* **TEXT EXCERPT**
——————

I chose Lua as the experiment target for my idea, mainly because Lua is concise yet supports almost every language feature one can find in dynamic languages, including exotic ones like stackful coroutines. I named my project LuaJIT Remake (LJR) because in the long term, it will be a multi-tier method-based JIT compiler for Lua.

After months of work on the project, I’ve finally got some early results to share. LJR now has a feature-complete Lua 5.1 interpreter that is automatically generated at build time using a meta-compiler called Deegen (for “Dynamic language Execution Engine Generator”). More importantly, it is the world’s fastest Lua interpreter to date, outperforming LuaJIT’s interpreter by 28% and the official Lua interpreter by 171% on average on a variety of benchmarks[1].

The figure below illustrates the performance of our interpreter, the LuaJIT interpreter, and the official PUC Lua interpreter. PUC Lua’s performance is normalized to 1 as a baseline.

As the figure shows, our interpreter performs better than LuaJIT’s hand-coded-in-assembly interpreter on 31 out of the 34 benchmarks[2], and on geometric average, we run 28% faster than LuaJIT interpreter, and almost 3x the speed of official PUC Lua.

Enough of the numbers, now I will dive a bit into how my approach works.

### Why Assembly After All?

To explain how I built the fastest Lua interpreter, one needs to understand why (previously) the best interpreters have been hand-coded in assembly. This section is all about background. If you are already familiar with interpreters, feel free to skip to the next section.

Mike Pall, the author of LuaJIT, has explained this matter clearly in this great email thread back in 2011. The problem with the “big switch-case” approach is that C/C++ compilers simply cannot handle such code well. Although eleven years have passed, the situtation didn’t change much. Based on my experience, even if a function only has one fast path and one cold path, and the cold path has been nicely annotated with unlikely, LLVM backend will still pour a bunch of unnecessary register moves and stack spills into the fast path[3]. And for the “big switch-case” interpreter loop with hundreds of fast-paths and cold-paths, it’s unsurprising that compilers fail to work well.

——————

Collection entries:

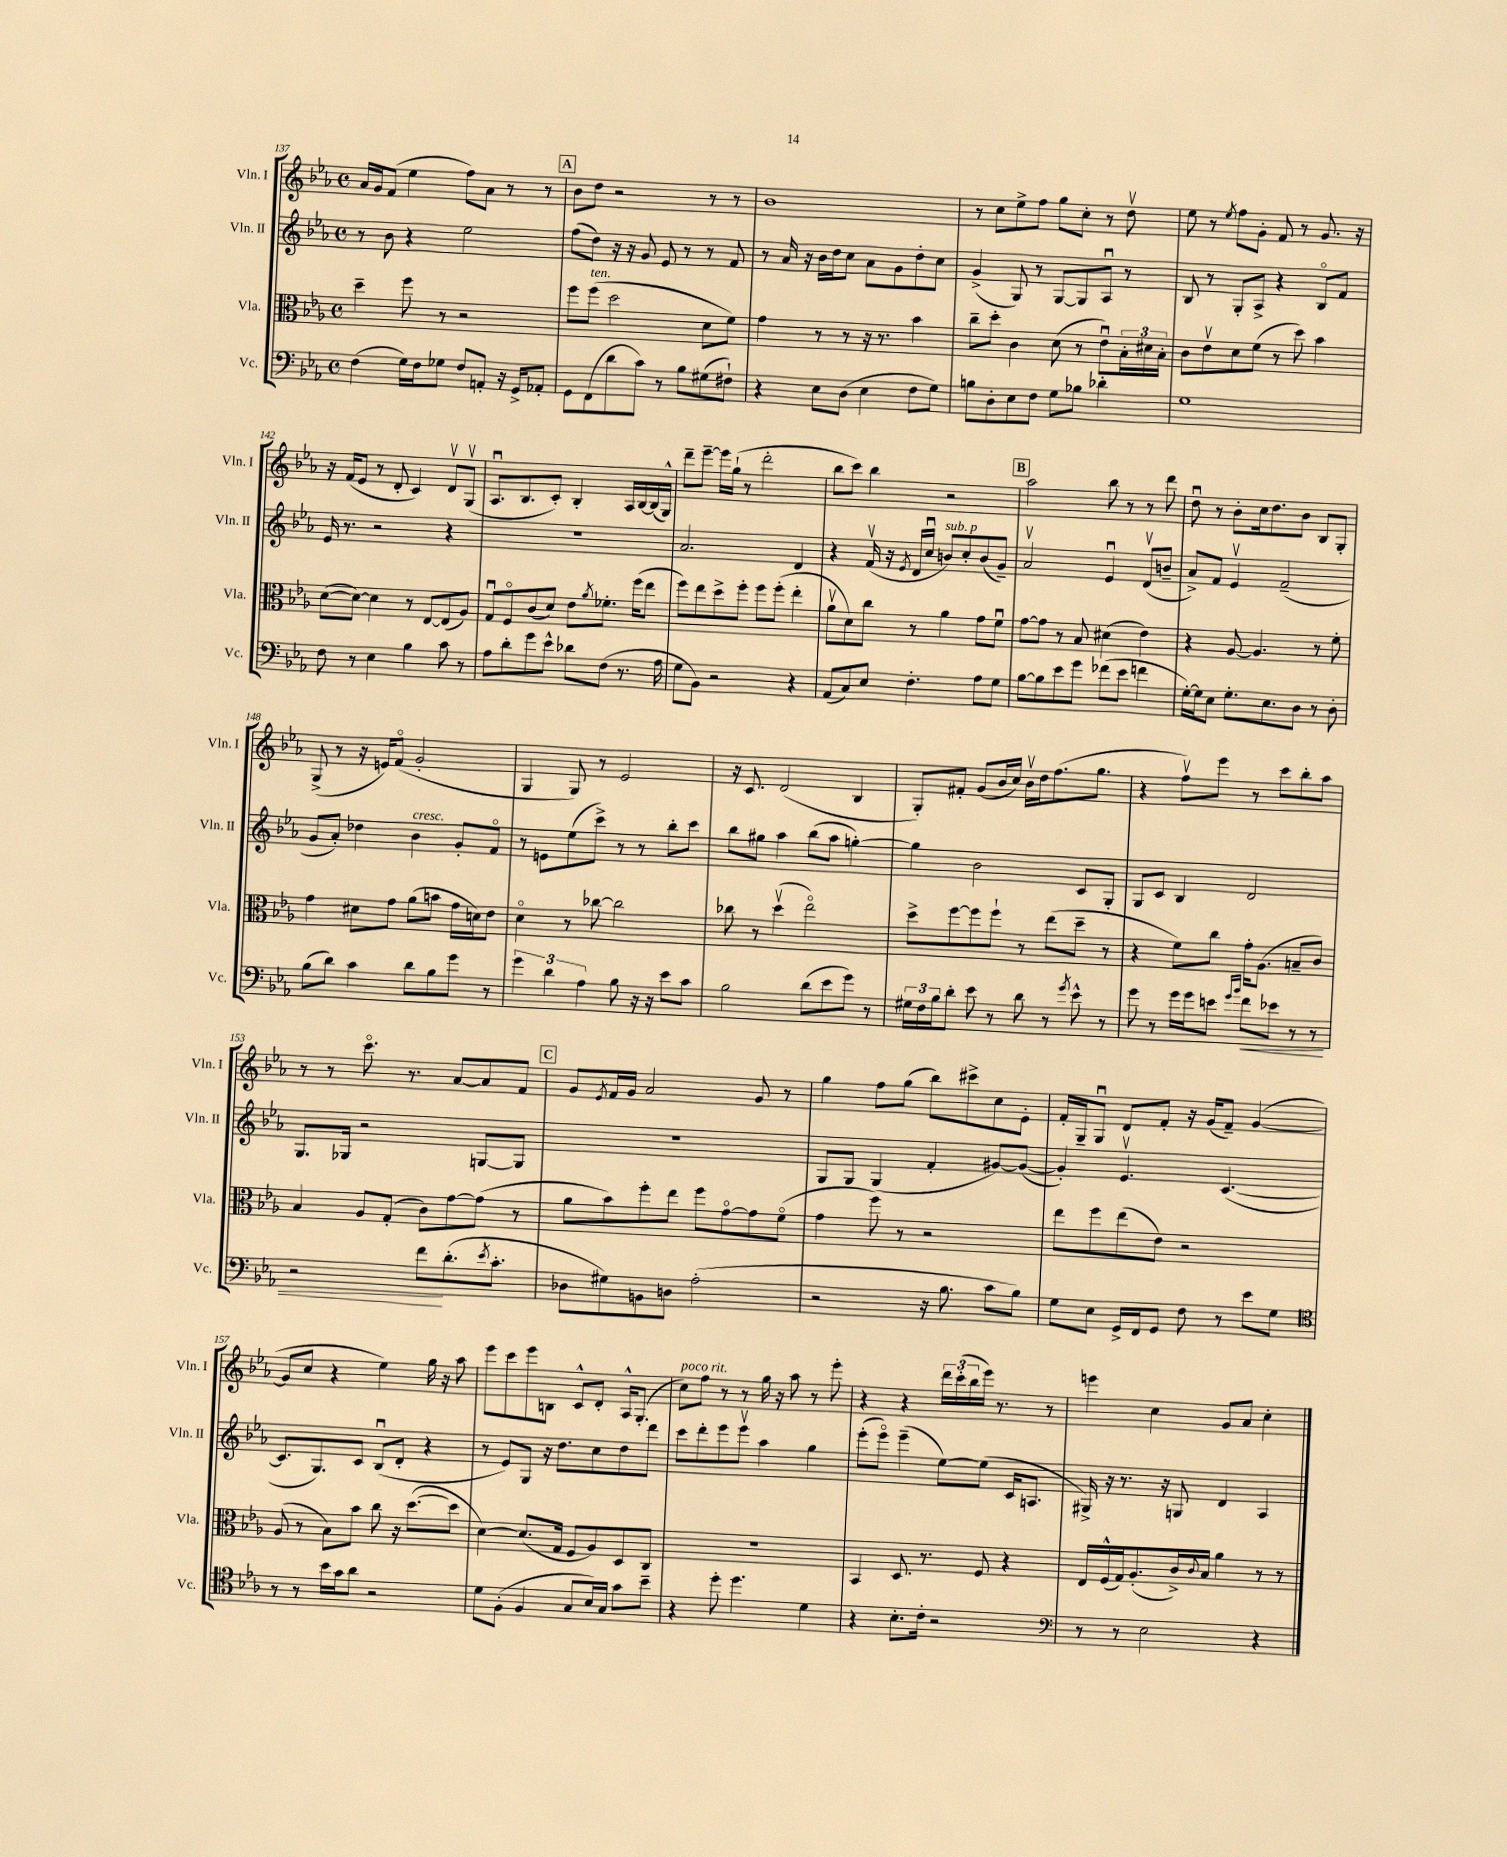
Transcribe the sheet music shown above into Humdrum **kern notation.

**kern	**dynam	**kern	**kern	**kern
*part4	*part4	*part3	*part2	*part1
*staff4	*staff4	*staff3	*staff2	*staff1
*I"Vc.	*	*I"Vla.	*I"Vln. II	*I"Vln. I
*I'Vc.	*	*I'Vla.	*I'Vln. II	*I'Vln. I
*clefF4	*	*clefC3	*clefG2	*clefG2
*k[b-e-a-]	*	*k[b-e-a-]	*k[b-e-a-]	*k[b-e-a-]
*M4/4	*	*M4/4	*M4/4	*M4/4
*met(c)	*	*met(c)	*met(c)	*met(c)
=137	=137	=137	=137	=137
(4F\	.	4dd~\	8r	16a-/LL
.	.	.	.	16g/J
.	.	.	8b-\	(8f/J
16G\LL)	.	8ff\	4r	4ee-\
16F\J	.	.	.	.
8G-X\J	.	8r	.	.
8F/L	.	2r	2ee-\	8ff\L)
8AAn'/J	.	.	.	8a-\J
16r	.	.	.	8r
16GG^/KL	.	.	.	.
8AA-X'/J	.	.	.	8r
!!LO:REH:place=s1:t=A
=138	=138	=138	=138	=138
8GG\L	.	8ff\L	(8ff\L	8b-\L
!	!	!LO:TX:a:i:t=ten.	!	!
(8FF\	.	(8ff\J	8dd\J)	8dd\J
8d\	.	2dd\	16r	2r
.	.	.	16r	.
8c\J)	.	.	8g/	.
8r	.	.	8e-/	.
8B-\L	.	.	8r	.
(8G#X\	.	8d\L	8r	8r
8F#X`\J)	.	8f\J)	8f/	8r
=139	=139	=139	=139	=139
4r	.	4g\	8r	1b-
.	.	.	16a-/	.
.	.	.	16r	.
8E-\L	.	8r	16b-\LL	.
.	.	.	16dd\J	.
(8D\J	.	8r	8cc\J	.
4E-\	.	16r	8a-\L	.
.	.	8.r	.	.
.	.	.	8g\	.
8F\L	.	4b-\	8dd'\	.
8G\J)	.	.	8cc\J	.
=140	=140	=140	=140	=140
8Bn\L	.	8cc~\L	(4g^/	8r
8D'\	.	8dd'\J	.	8cc\L
8E-\	.	4c\	8G/)	8ee-^\
8F\J	.	.	8r	8ff\J
8G\L	.	(8d\	[8G/L	8gg\L
8B-X\J	.	8r	8G/]	8cc'\J
4d-X'\	.	8e-u\L)	8A-u/J	8r
.	.	24B-'\L	8r	8ddv\
.	.	24d#X\	.	.
.	.	24B-'\JJ	.	.
=141	=141	=141	=141	=141
1G	.	8c\L	8B-/	8ee-\
.	.	8e-v\	8r	8r
.	.	.	.	8qee-/
.	.	8d\	8G'/L	8ff\L
.	.	(8f\J	8A-^/J	8g'\J
.	.	8r	4r	8f/
.	.	8dd\)	.	8r
.	.	4b-\	8B-/L	8.g/
.	.	.	8f/J	.
.	.	.	.	16r
!!LO:LB:g=z
=142	=142	=142	=142	=142
8F\	.	([8d\L	16e-/	16r
.	.	.	8.r	(16f/KL
8r	.	8d\J_)	.	8e-/J
4E-\	.	4d\]	2r	8r
.	.	.	.	8d'/
4B-\	.	8r	.	4c/)
.	.	[8E-/L	.	.
8c\	.	(8E-/]	4r	8dv/L
8r	.	8A-/J)	.	(8Gv/J
=143	=143	=143	=143	=143
8A-\L	.	8Gu/L	1r	8.A-u/L
8d'\	.	8F/	.	.
.	.	.	.	8.B-/
8g\	.	(8c/	.	.
8e-^^\J	.	8d/J)	.	8c'/J)
8d-X\L	.	8e-\L	.	4B-'/
.	.	8qa-/	.	.
(8F\J	.	8.f-X'\J	.	.
8.r	.	.	.	16A-/LL
.	.	(16ff\KL	.	[16B-/
.	.	8ee-\J	.	(16B-/]
16A-\	.	.	.	16G^^/JJ)
=144	=144	=144	=144	=144
8G\L	.	8ff\L)	2.a-/	8ddd~\L
8BB-\J)	.	8ee-\	.	[8eee-~\J
2r	.	8dd^\	.	16eee-\LL]
.	.	.	.	(16gg`\JJ
.	.	8ff'\J	.	8r
.	.	8ff\L	.	2ddd'\
.	.	(8ff'\J	.	.
4r	.	4ee-'\	4d/	.
=145	=145	=145	=145	=145
(8AA-/L	.	8a-v\L	4r	8bb-\L
8C/)	.	8d\)	.	8ccc\J)
8E-/J	.	8cc\J	(16fv/	4bb-\
.	.	.	16r	.
.	.	.	8qe-/	.
4.F'\	.	8r	16d/LL	.
.	.	.	16ccu/JJ	.
!	!	!	!LO:TX:a:i:t=sub. p	!
.	.	4a-\	8bn/L)	2r
.	.	.	8cc'/	.
8A-\L	.	8g\L	(8b/	.
8G\J	.	8fu\J	8g~/J)	.
!!LO:REH:place=s1:t=B
=146	=146	=146	=146	=146
[8B-\L	.	[8g\L	2a-v/	2aa-\
8B-\]	.	8g\J]	.	.
8e-\	.	8r	.	.
8g\J	.	8B-/	.	.
(8f-X\L	.	(4d#X\	4e-u/	8bb-\
8e-\J	.	.	.	8r
4fn\	.	4e-\)	(8dv/L	8r
.	.	.	8bn~/J	8ddd\
=147	=147	=147	=147	=147
[16G'\LL)	.	4r	8a-^/L)	8ddu\
16G\J]	.	.	.	.
8E-\J	.	.	8f/J	8r
8.G'\L	.	[8A-/	4e-v/	8b-'\L
.	.	4.A-/]	.	16cc\k
8.E-\	.	.	.	8.dd\
.	.	.	(2f~/	.
8D\J	.	.	.	8b-\J
8r	.	8r	.	8B-/L
8D'\	.	8f'\	.	8G'/J
!!LO:LB:g=z
=148	=148	=148	=148	=148
(8B-\L	.	4g\	8g/L	(8G^/
8d\J)	.	.	8a-'/J)	8r
4c\	.	8d#X\L	4dd-X\	16r
.	.	.	.	16en/KL)
.	.	8g\J	.	(8f/J
!	!	!	!LO:TX:a:i:t=cresc.	!
8d\L	.	(8a-\L	4b-\	2g'/
8B-\	.	8bn\J	.	.
8g\J	.	16g\LL	8g'/L	.
.	.	16dn\J)	.	.
8r	.	8e-\J	8f/J	.
=149	=149	=149	=149	=149
6g\	.	4d\	8r	4G/
.	.	.	8en\L	.
6d\	.	.	.	.
.	.	8r	(8ee-\	8G/)
6A-\	.	.	.	.
.	.	[8cc-X\	8ccc^\J)	8r
8B-\	.	2cc-\]	8r	2e-/
16r	.	.	8r	.
16r	.	.	.	.
8e-\L	.	.	8bb-'\L	.
8c\J	.	.	8ccc\J	.
=150	=150	=150	=150	=150
2B-\	.	8cc-X\	8bb-\L	16r
.	.	.	.	8.c/
.	.	8r	8gg#X\J	.
.	.	(4ddv\	4aa-\	(2d/
(8d\L	.	2ee-\)	(8bb-\L	.
8e-\	.	.	8aa-\J	.
8g\J)	.	.	[4ggn'\)	4B-/
8r	.	.	.	.
=151	=151	=151	=151	=151
24G#X\LL	.	8dd^\L	4gg\]	8G'/L)
24F\	.	.	.	.
24B-\J	.	.	.	.
8d'\J	.	[8ff\	.	8f#X'/J
8e-\	.	8ff\]	2b-\	(8g/L
8r	.	8ff`\J	.	16b-/L
.	.	.	.	16cc/JJ)
8d\	.	8r	.	16b-v\LL
.	.	.	.	16dd\J
8r	.	(8ee-\L	.	(8.ff\
8qg/	.	.	.	.
8e-^^\	.	8dd~\J	8c/L	.
.	.	.	.	8.gg\J
8r	.	8r	8G'/J	.
=152	=152	=152	=152	=152
8g\	.	4r	8G/L	4r
8r	.	.	8c/J	.
16g\LL	.	8f\L)	4B-/	8ffv\L)
16g\J	.	.	.	.
8en\J	.	8cc\J	.	8eee-\J
16qqg/LL	.	.	.	.
16qqb-/JJ	.	.	.	.
!	!LO:HP:b	!	!	!
8f\L	<	16g'\KL	2d/	8r
.	.	(8.A-\J	.	.
8e-X\J	.	.	.	8ccc\L
8r	.	8Bn~/L	.	8bb-'\
8r	.	8c/J)	.	8aa-\J
!!LO:LB:g=z
=153	=153	=153	=153	=153
2r	.	4B-/	8.G/L	8r
.	.	.	.	8r
.	.	.	16G-X/Jk	.
.	.	8A-/L	2r	8.ccc\
.	.	(8G'/J	.	.
.	.	.	.	8.r
8f\L	.	8c\L)	.	.
(8.d'\	[	[8g\	.	[8a-/L
.	.	(8g\J]	[8Gn/L	8a-/]
8qe-/	.	.	.	.
8.c'\J	.	.	.	.
.	.	8r	8G/J]	8f/J
!!LO:REH:place=s1:t=C
=154	=154	=154	=154	=154
8D-X\L	.	8a-\L	1r	8g/L
.	.	.	.	8qe-/
8G#X\)	.	8b-\)	.	16f/L
.	.	.	.	16g/JJ
8BBn\	.	8ff'\	.	2a-/
8Dn\J	.	8ee-\J	.	.
(2A-'\	.	8ff\L	.	.
.	.	[8g\	.	.
.	.	8g\]	.	8g/
.	.	(8f\J	.	8r
=155	=155	=155	=155	=155
2r	.	4g\	8G/L	4gg\
.	.	.	8G/J	.
.	.	8ff\)	(4G/	8ff\L
.	.	8r	.	(8gg\J
16r	.	2r	4f'/	8bb-\L)
8.B-\	.	.	.	.
.	.	.	.	8ccc#X^\
8c\L	.	.	[8g#X/L)	8cc\
8B-\J)	.	.	(8g#/J_	8e-'\J
=156	=156	=156	=156	=156
8G\L	.	8ee-\L	4g#'/])	16f'/LL
.	.	.	.	16G~/J
8E-\J	.	8ff\	.	8Gu/J
16GG^/LL	.	(8ee-\	4.e-v/	8d/L
16FF/J	.	.	.	.
8GG/J	.	8e-\J)	.	8f'/J
8F\	.	2r	.	16r
.	.	.	.	(16g/KL
8r	.	.	([4.c/	8f~/J)
8e-\L	.	.	.	([4g/
8G\J	.	.	.	.
!!LO:LB:g=z
=157	=157	=157	=157	=157
*clefC4	*	*	*	*
8r	.	(8A-/	8.c/L]	8g/L]
8r	.	8r	.	8cc/J
.	.	.	8.G/)	.
16b-\LL	.	8B-\L)	.	4r
16g\J	.	.	.	.
8a-\J	.	8b-\J	8c/J	.
2r	.	8cc\	(8B-u/L	4ee-\)
.	.	16r	8d'/J	.
.	.	([8.dd\L	.	.
.	.	.	4r	16gg\
.	.	.	.	16r
.	.	8dd\J]	.	8aa-\
=158	=158	=158	=158	=158
8d\L	.	[4d\)	8r	8eee-\L
(8F'\J	.	.	8e-/L)	8ccc\
4F/	.	(8.d/L]	8G/J	8eee-\
.	.	.	16r	8Bn\J
.	.	16G/Jk	8.dd\L	.
8G/L	.	8F/L	.	8c^^/L
16B-/L)	.	8A-/)	8cc\	8d'/J
16G/JJ	.	.	.	.
8g\L	.	8D/	8dd\	16A-^^/KL
.	.	.	.	(8.G'/J
8b-~\J	.	8C/J	8ddd\J	.
=159	=159	=159	=159	=159
!	!	!	!	!LO:TX:a:i:t=poco rit.
4r	.	1r	8ccc\L	8cc\L)
.	.	.	8ddd'\	8ff\J
8dd'\	.	.	8eee-\	8r
4.dd\	.	.	8eee-v\J	8r
.	.	.	4aa-\	16gg\
.	.	.	.	16r
.	.	.	.	8aa-\
4d\	.	.	4gg\	8r
.	.	.	.	8eee-'\
=160	=160	=160	=160	=160
4r	.	4BB-/	(8eee-'\L	4r
.	.	.	8eee-\J)	.
8.B-'\L	.	8.D/	(4eee-~\	4r
16c'\Jk	.	8.r	.	.
2r	.	.	[8ee-\L)	24ddd\LL
.	.	.	.	(24ccc'\
.	.	.	.	24bb-\
.	.	8F/	(8ee-\J]	16eee-\JJ)
.	.	.	.	8.r
.	.	4r	16c/KL	.
.	.	.	8.An/J	.
.	.	.	.	8r
=161	=161	=161	=161	=161
*clefF4	*	*	*	*
8r	.	16E-/LL	16G#X^/)	4eeen\
.	.	(16F^^/	16r	.
8r	.	16G/J)	8.r	.
.	.	(8.A-'/	.	.
2E-\	.	.	.	4cc\
.	.	.	16r	.
.	.	16c^/L)	8Gn/	.
.	.	8qqc/	.	.
.	.	16B-/JJ	.	.
.	.	4a-\	4d/	8g/L
.	.	.	.	8a-/J
4r	.	8r	4A-/	4cc'\
.	.	8r	.	.
==	==	==	==	==
*-	*-	*-	*-	*-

——————

* **EXERCISE AIM**
Pick up the Lua interpreter write-up above right after its last sentence and keep it going.

* **RESPONSE BELOW**
Tail call, also known as continuation-passing style, is an alternative to switch-case-based interpreter loop. Basically each bytecode gets its own function that does the job, and when the job is done, control is transferred to the next function via a tail call dispatch (i.e., a jump instruction at machine code level). So despite that conceptually, the bytecode functions are calling each other, they are really jumping to each other at machine code level, and there will be no unbounded stack growth. An alternate way to look at it is that each “case” clause in the switch-case interpreter loop becomes a function. The “switch” will jump (i.e., tail call) to the corresponding “case” clause, and at the end of the case a jump (i.e., tail call) is executed to jump back to the switch dispatcher[4].

With the tail-call approach, each bytecode now gets its own function, and the pathological case for the C/C++ compiler is gone. And as shown by the experience of the Google protobuf developers, the tail-call approach can indeed be used to build very good interpreters. But can it push to the limit of hand-written assembly interpreters? Unfortunately, the answer is still no, at least at its current state.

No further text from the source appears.